## REQUIRED ACTION
Reproduce the data word for word, keeping every line complete.

[Dataset entries]
⁂

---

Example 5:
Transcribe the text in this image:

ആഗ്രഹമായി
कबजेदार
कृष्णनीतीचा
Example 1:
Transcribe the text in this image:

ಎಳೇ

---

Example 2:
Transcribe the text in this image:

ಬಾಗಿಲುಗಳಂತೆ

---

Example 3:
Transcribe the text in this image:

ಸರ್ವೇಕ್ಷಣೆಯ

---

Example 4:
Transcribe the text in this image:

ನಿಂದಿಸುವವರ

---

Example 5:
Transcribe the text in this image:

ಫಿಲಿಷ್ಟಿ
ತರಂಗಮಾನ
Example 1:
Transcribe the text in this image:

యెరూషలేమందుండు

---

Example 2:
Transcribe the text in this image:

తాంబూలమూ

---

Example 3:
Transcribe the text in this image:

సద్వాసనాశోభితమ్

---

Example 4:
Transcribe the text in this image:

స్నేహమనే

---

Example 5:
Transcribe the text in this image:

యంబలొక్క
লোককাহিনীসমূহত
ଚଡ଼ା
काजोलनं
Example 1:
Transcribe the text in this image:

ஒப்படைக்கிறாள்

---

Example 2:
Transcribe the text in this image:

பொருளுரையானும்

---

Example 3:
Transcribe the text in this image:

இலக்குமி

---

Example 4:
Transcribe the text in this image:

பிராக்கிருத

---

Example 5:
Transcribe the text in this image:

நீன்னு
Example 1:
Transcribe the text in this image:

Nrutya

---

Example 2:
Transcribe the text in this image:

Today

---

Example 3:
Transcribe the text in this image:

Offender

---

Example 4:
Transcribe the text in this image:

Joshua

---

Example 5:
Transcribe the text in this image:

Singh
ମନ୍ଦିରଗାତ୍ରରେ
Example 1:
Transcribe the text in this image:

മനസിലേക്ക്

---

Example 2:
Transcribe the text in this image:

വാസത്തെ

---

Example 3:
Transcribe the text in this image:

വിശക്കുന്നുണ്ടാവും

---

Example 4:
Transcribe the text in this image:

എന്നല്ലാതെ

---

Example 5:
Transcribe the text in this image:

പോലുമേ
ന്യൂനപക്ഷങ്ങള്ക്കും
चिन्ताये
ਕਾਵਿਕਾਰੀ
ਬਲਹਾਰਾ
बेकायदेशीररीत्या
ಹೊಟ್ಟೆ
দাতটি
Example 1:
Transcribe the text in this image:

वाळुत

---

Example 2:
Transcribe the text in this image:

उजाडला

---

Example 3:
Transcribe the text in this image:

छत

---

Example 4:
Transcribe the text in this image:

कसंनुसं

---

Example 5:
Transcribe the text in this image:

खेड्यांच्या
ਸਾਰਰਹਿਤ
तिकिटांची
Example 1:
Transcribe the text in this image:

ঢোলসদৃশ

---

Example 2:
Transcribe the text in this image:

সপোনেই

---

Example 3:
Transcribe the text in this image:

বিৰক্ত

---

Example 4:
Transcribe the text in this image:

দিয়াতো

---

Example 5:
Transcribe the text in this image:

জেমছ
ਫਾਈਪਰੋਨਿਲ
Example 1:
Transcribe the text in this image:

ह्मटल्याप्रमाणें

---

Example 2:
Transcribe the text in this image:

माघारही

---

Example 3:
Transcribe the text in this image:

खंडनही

⁂

## SOLUTION TO THE PROBLEM
---

Example 5:
Transcribe the text in this image:

ആഗ്രഹമായി
कबजेदार
कृष्णनीतीचा
Example 1:
Transcribe the text in this image:

ಎಳೇ

---

Example 2:
Transcribe the text in this image:

ಬಾಗಿಲುಗಳಂತೆ

---

Example 3:
Transcribe the text in this image:

ಸರ್ವೇಕ್ಷಣೆಯ

---

Example 4:
Transcribe the text in this image:

ನಿಂದಿಸುವವರ

---

Example 5:
Transcribe the text in this image:

ಫಿಲಿಷ್ಟಿ
ತರಂಗಮಾನ
Example 1:
Transcribe the text in this image:

యెరూషలేమందుండు

---

Example 2:
Transcribe the text in this image:

తాంబూలమూ

---

Example 3:
Transcribe the text in this image:

సద్వాసనాశోభితమ్

---

Example 4:
Transcribe the text in this image:

స్నేహమనే

---

Example 5:
Transcribe the text in this image:

యంబలొక్క
লোককাহিনীসমূহত
ଚଡ଼ା
काजोलनं
Example 1:
Transcribe the text in this image:

ஒப்படைக்கிறாள்

---

Example 2:
Transcribe the text in this image:

பொருளுரையானும்

---

Example 3:
Transcribe the text in this image:

இலக்குமி

---

Example 4:
Transcribe the text in this image:

பிராக்கிருத

---

Example 5:
Transcribe the text in this image:

நீன்னு
Example 1:
Transcribe the text in this image:

Nrutya

---

Example 2:
Transcribe the text in this image:

Today

---

Example 3:
Transcribe the text in this image:

Offender

---

Example 4:
Transcribe the text in this image:

Joshua

---

Example 5:
Transcribe the text in this image:

Singh
ମନ୍ଦିରଗାତ୍ରରେ
Example 1:
Transcribe the text in this image:

മനസിലേക്ക്

---

Example 2:
Transcribe the text in this image:

വാസത്തെ

---

Example 3:
Transcribe the text in this image:

വിശക്കുന്നുണ്ടാവും

---

Example 4:
Transcribe the text in this image:

എന്നല്ലാതെ

---

Example 5:
Transcribe the text in this image:

പോലുമേ
ന്യൂനപക്ഷങ്ങള്ക്കും
चिन्ताये
ਕਾਵਿਕਾਰੀ
ਬਲਹਾਰਾ
बेकायदेशीररीत्या
ಹೊಟ್ಟೆ
দাতটি
Example 1:
Transcribe the text in this image:

वाळुत

---

Example 2:
Transcribe the text in this image:

उजाडला

---

Example 3:
Transcribe the text in this image:

छत

---

Example 4:
Transcribe the text in this image:

कसंनुसं

---

Example 5:
Transcribe the text in this image:

खेड्यांच्या
ਸਾਰਰਹਿਤ
तिकिटांची
Example 1:
Transcribe the text in this image:

ঢোলসদৃশ

---

Example 2:
Transcribe the text in this image:

সপোনেই

---

Example 3:
Transcribe the text in this image:

বিৰক্ত

---

Example 4:
Transcribe the text in this image:

দিয়াতো

---

Example 5:
Transcribe the text in this image:

জেমছ
ਫਾਈਪਰੋਨਿਲ
Example 1:
Transcribe the text in this image:

ह्मटल्याप्रमाणें

---

Example 2:
Transcribe the text in this image:

माघारही

---

Example 3:
Transcribe the text in this image:

खंडनही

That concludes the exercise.